Saturday, September 18, 2010

The Bush Belly Sneetches.

This is from Driftglass. I'm reprinting it in it's entirety as it's so wonderful. I take no credit for this. I'm just a cut and paster of someone else's brilliance.

Now, the Bush-Belly Sneetches were backers of Bush,

The Plain-Belly Sneetches thought Bush was a Tush.
The Bushs weren’t so big; they were really quite small.
You would think such a thing wouldn’t matter at all.
But because they backed Bush, all the Bush-Bellied Sneetches would brag,
“Plain-Bellies are nothing but Commies in Drag!”


"They hate our Great Nation," The Bush-Bellies said.

They're Marxist white-flaggers who want us all dead!
They hate our Dear Leader! They hate our Great Troops!
They mindlessly hate everything, those Socialist poops!
It's their lack of Bush-Bellies that gives them away
They're America-haters! And probably Gay!"

For years this went on, this faux-patriot shucking
(As they conveniently forgot years of Clinton rat-fucking).
They marched and they cheered and sang lots of brave tunes,
About how great Bush was, and how Lefties were Loons.
There was no need to be careful or watch their own words.
They would now win forever, swore the Blossom of Turds.

But the day finally came when Bush began looking crummy
And that was NOT a good day to have Bush on your tummy.
His policies were failing, his economy crashed;
He had left the Great Nation quite thoroughly trashed.
His lies were all melting like snow in a stove
And no one could stop it, not even his Rove.

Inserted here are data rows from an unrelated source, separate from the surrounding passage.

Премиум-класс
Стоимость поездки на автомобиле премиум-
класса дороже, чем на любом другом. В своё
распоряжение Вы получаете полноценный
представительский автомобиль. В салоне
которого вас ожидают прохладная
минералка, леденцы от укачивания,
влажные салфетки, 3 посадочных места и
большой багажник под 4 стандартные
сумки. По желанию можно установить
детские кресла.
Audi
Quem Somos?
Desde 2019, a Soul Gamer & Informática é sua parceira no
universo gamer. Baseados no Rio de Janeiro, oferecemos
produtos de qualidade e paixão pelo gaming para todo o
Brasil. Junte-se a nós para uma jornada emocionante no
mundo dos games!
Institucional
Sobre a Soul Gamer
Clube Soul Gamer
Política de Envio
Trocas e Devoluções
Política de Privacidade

This made Bush-Belly Sneetches look like ignorant tools
And their Bush-Belly screeching sound like the ranting of fools.
First the Senate fell down, then the House fell down too
(And if that weren't enough to make Bush-Bellies boo-hoo
In two thousand and eight the very worstest blow came
When they lost to a Negro with a strange Muslim name!)

The Bush-Belly Sneetches became very confused.
How could they fail? Had they merely been used?
Fox had told them for years they were righteous and shrewd;
That the Plain-Belly Sneetches were stupid and crude.
Now their Bush-Belly tats made them look shithouse-rat-nuts
Their own words had damned them, no "ands", "ifs" or "buts".


And then out of the West came their own gin-soaked Moses
Who swore all their shame could be turned into roses.
His name was Sylvester "Dick Armey" McBean

Inventor of the Fabulous, Tea-Baggulous Bush-Off Machine.

For the price of their souls and a couple of bucks

The Bush-Bellies could now buy some nips and some tucks.


From the Bush-Off Machine they tumbled like fresh laundered sheets

Screaming about deficits! Taxes! And those awful elites!
They had never liked Bush, no not even a little...
...they shrieked from mouths flecked with Patriot Spittle.
They'd never voted for him, nor swallowed his dirt.



You don't believe me? Just look at my shirt!


"They hate our Great Nation," The Tea-Bellies said.
"These Marxist death-panelists who want us all dead!

They hate our Great Founders! They hate Sarah Palin!
They hate all good things and they're why we're failin'!
It's their lack of Tea-Bellies that gives them away
They're America-haters! And probably Gay!"

They marched and they cheered and sang lots of brave tunes,
About how great Beck was, and how Lefties were Loons.
For one thing, of course, had remained just the same
The Left and their schemes were always to blame.
Because there is no need to be careful or watch what you say

When your past is as squashy as modelling clay.

It really is the same shit in a different shirt.